Nous terminons le chapitre (chapitre 12, Michna 6) avec le sujet de l'impureté qui s'applique à ceux qui participent à la combustion du taureau et du bouc qui sont brûlés. La question fondamentale ici est la suivante : à partir de quand une personne est-elle considérée comme participant à la combustion ? Dans la Michna elle-même, la chose n'est pas expliquée explicitement, et par conséquent nous allons d'abord présenter les deux approches.
Les deux approches sur la question de ce qui constitue une participation :
L'avis du Tanna Kamma : Dès que la personne sort de la Azara (le parvis du Temple) en portant l'une des carcasses, elle devient impure. À partir de là, quiconque participe à la combustion d'une manière ou d'une autre - jusqu'au moment où la carcasse devient totalement en cendres et qu'il n'en reste rien - devient impur. Le fondement de cela se trouve dans l'exégèse des versets.
L'avis de Rabbi Chimon : Il n'est pas d'accord et interprète les versets d'une autre manière, et considère qu'une personne ne devient impure que pendant une fenêtre de temps très restreinte de participation effective à la combustion. Cette fenêtre ne commence qu'à partir du moment où le feu a pris sur la majorité de la carcasse, et se termine lorsque la carcasse devient noire et carbonisée et perd son aspect de viande, même si elle n'est pas totalement en cendres.
Le texte de la Michna :
Tout d'abord, l'avis du Tanna Kamma est rapporté au sujet des personnes qui portent les carcasses sur des perches : imaginez-vous une sorte de civière sur laquelle est posée la carcasse, avec de chaque côté deux perches portées par quatre personnes aux quatre extrémités des perches. Si les deux porteurs à l'avant sont déjà sortis de l'enceinte de la Azara, et que les deux derniers sont encore à l'intérieur de l'enceinte - les deux premiers sont impurs et leurs vêtements deviennent impurs, tandis que ceux qui ne sont pas encore sortis de la Azara, bien qu'ils portent la carcasse, ne deviennent impurs que lorsqu'ils seront eux aussi sortis de l'enceinte de la Azara. Dès que les quatre sont sortis, ils deviennent tous impurs en raison du port du taureau ou du bouc à brûler.
Tous les commentateurs se penchent sur la question de savoir ce que cette phrase vient ajouter, car la chose a déjà été dite en pratique dans la règle précédente. Il est possible que la question soit meilleure que la réponse.

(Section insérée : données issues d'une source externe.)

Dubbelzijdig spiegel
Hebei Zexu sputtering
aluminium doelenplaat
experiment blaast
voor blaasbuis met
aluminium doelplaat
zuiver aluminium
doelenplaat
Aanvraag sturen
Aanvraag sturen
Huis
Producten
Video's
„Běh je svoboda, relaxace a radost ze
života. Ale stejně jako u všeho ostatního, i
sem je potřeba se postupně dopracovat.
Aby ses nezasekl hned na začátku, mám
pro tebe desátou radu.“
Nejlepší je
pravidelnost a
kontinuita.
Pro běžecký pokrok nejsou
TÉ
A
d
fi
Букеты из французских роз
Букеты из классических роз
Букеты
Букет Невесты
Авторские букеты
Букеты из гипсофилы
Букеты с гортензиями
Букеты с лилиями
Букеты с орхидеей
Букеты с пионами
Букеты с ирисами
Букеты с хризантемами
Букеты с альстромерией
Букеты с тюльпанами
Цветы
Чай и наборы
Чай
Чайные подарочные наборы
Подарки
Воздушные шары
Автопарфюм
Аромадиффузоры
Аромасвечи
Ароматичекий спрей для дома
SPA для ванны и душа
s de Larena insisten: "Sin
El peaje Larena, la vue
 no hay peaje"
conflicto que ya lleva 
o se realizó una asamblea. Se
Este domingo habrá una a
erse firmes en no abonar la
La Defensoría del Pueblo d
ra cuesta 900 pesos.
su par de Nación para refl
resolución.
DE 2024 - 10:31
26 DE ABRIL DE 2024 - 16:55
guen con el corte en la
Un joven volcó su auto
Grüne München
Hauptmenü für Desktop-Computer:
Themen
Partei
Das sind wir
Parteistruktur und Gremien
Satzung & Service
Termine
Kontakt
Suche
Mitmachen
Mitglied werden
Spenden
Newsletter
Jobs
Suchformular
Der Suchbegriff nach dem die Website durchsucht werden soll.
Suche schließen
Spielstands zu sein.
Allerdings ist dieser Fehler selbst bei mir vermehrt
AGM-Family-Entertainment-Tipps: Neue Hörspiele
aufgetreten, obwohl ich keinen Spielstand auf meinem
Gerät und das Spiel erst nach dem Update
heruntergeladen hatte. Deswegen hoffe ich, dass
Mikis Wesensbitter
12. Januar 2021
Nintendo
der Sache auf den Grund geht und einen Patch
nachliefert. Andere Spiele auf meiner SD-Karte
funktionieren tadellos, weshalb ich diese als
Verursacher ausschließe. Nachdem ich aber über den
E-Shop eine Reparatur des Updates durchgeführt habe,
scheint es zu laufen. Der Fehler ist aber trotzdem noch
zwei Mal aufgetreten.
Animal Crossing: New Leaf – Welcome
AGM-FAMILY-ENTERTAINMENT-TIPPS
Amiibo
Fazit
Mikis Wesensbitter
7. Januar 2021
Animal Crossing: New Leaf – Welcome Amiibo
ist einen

Parmi les réponses proposées, la principale est la suivante : si les porteurs retournent à l'intérieur de la Azara, ou s'il s'avère finalement que l'animal est disqualifié, ou autre cas similaire - cela ne change rien, et leur impureté reste en place.
L'avis de Rabbi Chimon :
Rabbi Chimon dit : Les porteurs ne sont pas du tout impurs. Les personnes impures sont uniquement celles qui aident à la combustion des carcasses, et ce seulement à partir du moment où le feu a pris sur la majorité de la carcasse - les participants à la combustion à ce stade sont certainement impurs. Et à partir du moment où "nitach habasar" - c'est-à-dire que la chair devient totalement carbonisée à l'extérieur au point de ne plus ressembler à de la chair, "ein hasoref metame begadav" - celui qui brûle ne rend plus ses vêtements impurs, et le participant à sa combustion à partir de là ne devient plus impur, puisqu'il a déjà été brûlé.

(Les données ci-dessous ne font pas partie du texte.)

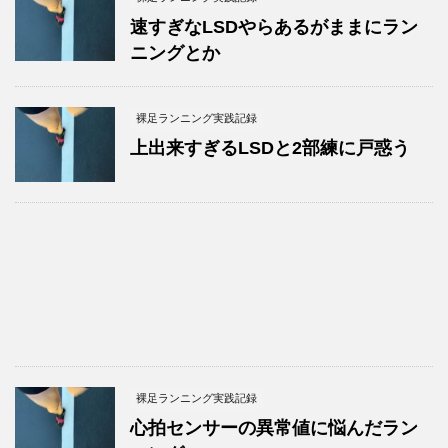
速すぎなLSDやらあるがままにラン
ニングとか
裸足ランニング実践記録
上出来すぎるLSDと2部練に戸惑う
裸足ランニング実践記録
心拍センサーの異常値に悩んだラン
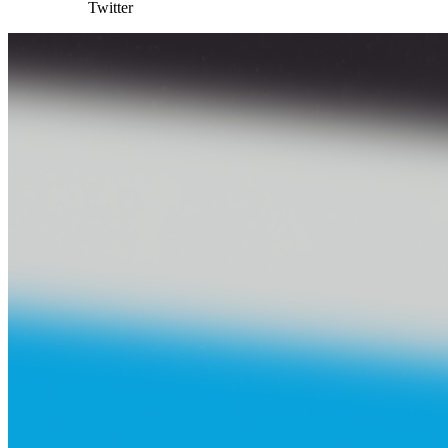
Twitter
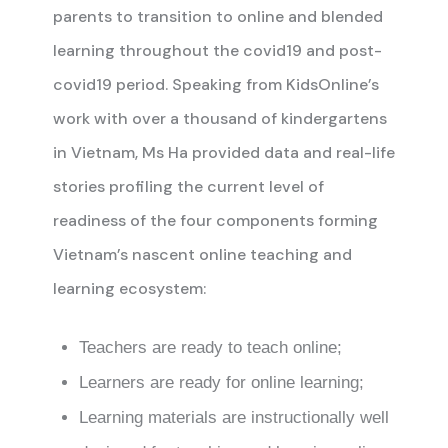
parents to transition to online and blended
learning throughout the covid19 and post-
covid19 period. Speaking from KidsOnline’s
work with over a thousand of kindergartens
in Vietnam, Ms Ha provided data and real-life
stories profiling the current level of
readiness of the four components forming
Vietnam’s nascent online teaching and
learning ecosystem:
Teachers are ready to teach online;
Learners are ready for online learning;
Learning materials are instructionally well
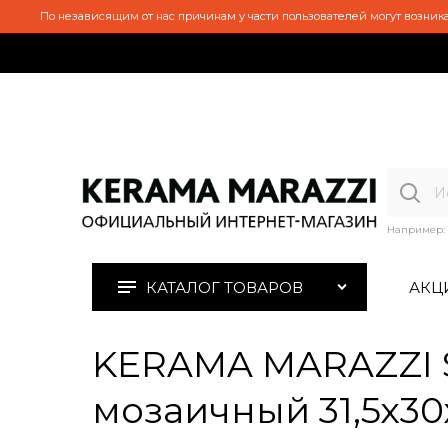
По независящим от нас причинам у части пользователей могут возника
Например:
КАТАЛОГ ТОВАРОВ
АКЦ
KERAMA MARAZZI S
мозаичный 31,5х30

Le fondement de son avis réside dans une approche minimaliste du verset "vehasoref otam yechabes begadav" - c'est-à-dire que celui qui les brûle est celui qui doit laver ses vêtements, car il est devenu impur. "Celui qui brûle" - précisément ceux qui brûlent et non ceux qui portent ; "les" - tant qu'ils conservent leur forme, par opposition à un état où ils ont perdu leur forme.

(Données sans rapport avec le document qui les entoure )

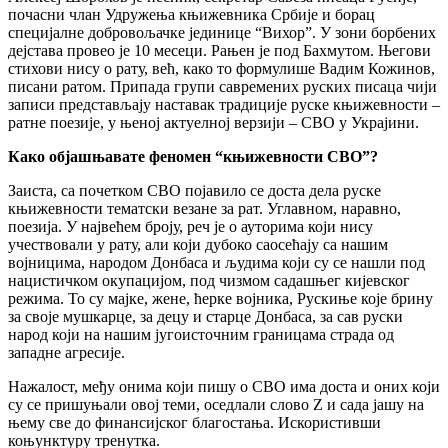
почасни члан Удружења књижевника Србије и борац
специјалне добровољачке јединице “Вихор”. У зони борбених
дејстава провео је 10 месеци. Рањен је под Бахмутом. Његови
стихови нису о рату, већ, како то формулише Вадим Кожинов,
писани ратом. Припада групи савремених руских писаца чији
записи представљају наставак традиције руске књижевности –
ратне поезије, у њеној актуелној верзији – СВО у Украјини.
Како објашњавате феномен “књижевности СВО”?
Заиста, са почетком СВО појавило се доста дела руске
књижевности тематски везане за рат. Углавном, наравно,
поезија. У највећем броју, реч је о ауторима који нису
учествовали у рату, али који дубоко саосећају са нашим
војницима, народом Донбаса и људима који су се нашли под
нацистичком окупацијом, под чизмом садашњег кијевског
режима. То су мајке, жене, ћерке војника, Рускиње које брину
за своје мушкарце, за децу и старце Донбаса, за сав руски
народ који на нашим југоисточним границама страда од
западне агресије.
Нажалост, међу онима који пишу о СВО има доста и оних који
су се пришуњали овој теми, оседлали слово Z и сада јашу на
њему све до финансијског благостања. Искористивши
коњунктуру тренутка.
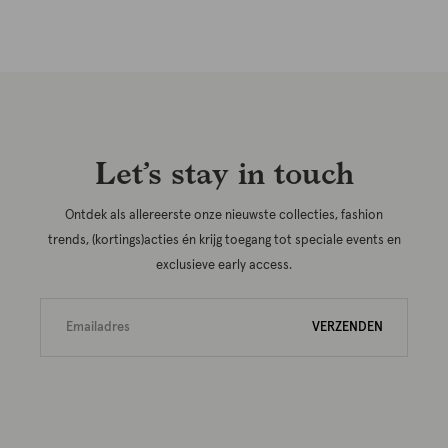
Let’s stay in touch
Ontdek als allereerste onze nieuwste collecties, fashion
trends, (kortings)acties én krijg toegang tot speciale events en
exclusieve early access.
VERZENDEN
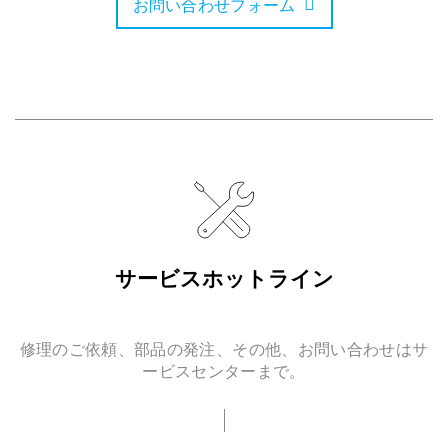
お問い合わせフォーム
サービスホットライン
修理のご依頼、部品の発注、その他、お問い合わせはサ
ービスセンターまで。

En résumé : Les Sages s'opposent également sur ce dernier point et disent : Même après que la carcasse a été carbonisée et est devenue noire, tant qu'elle n'est pas totalement devenue cendre, celui qui participe à sa combustion à partir de là devient lui aussi impur. Et la Halakha ne suit pas l'avis de Rabbi Chimon, mais l'impureté s'applique pendant toute la période - depuis le moment où l'on sort la carcasse en dehors des murailles jusqu'à ce que la dernière partie devienne totalement en cendres.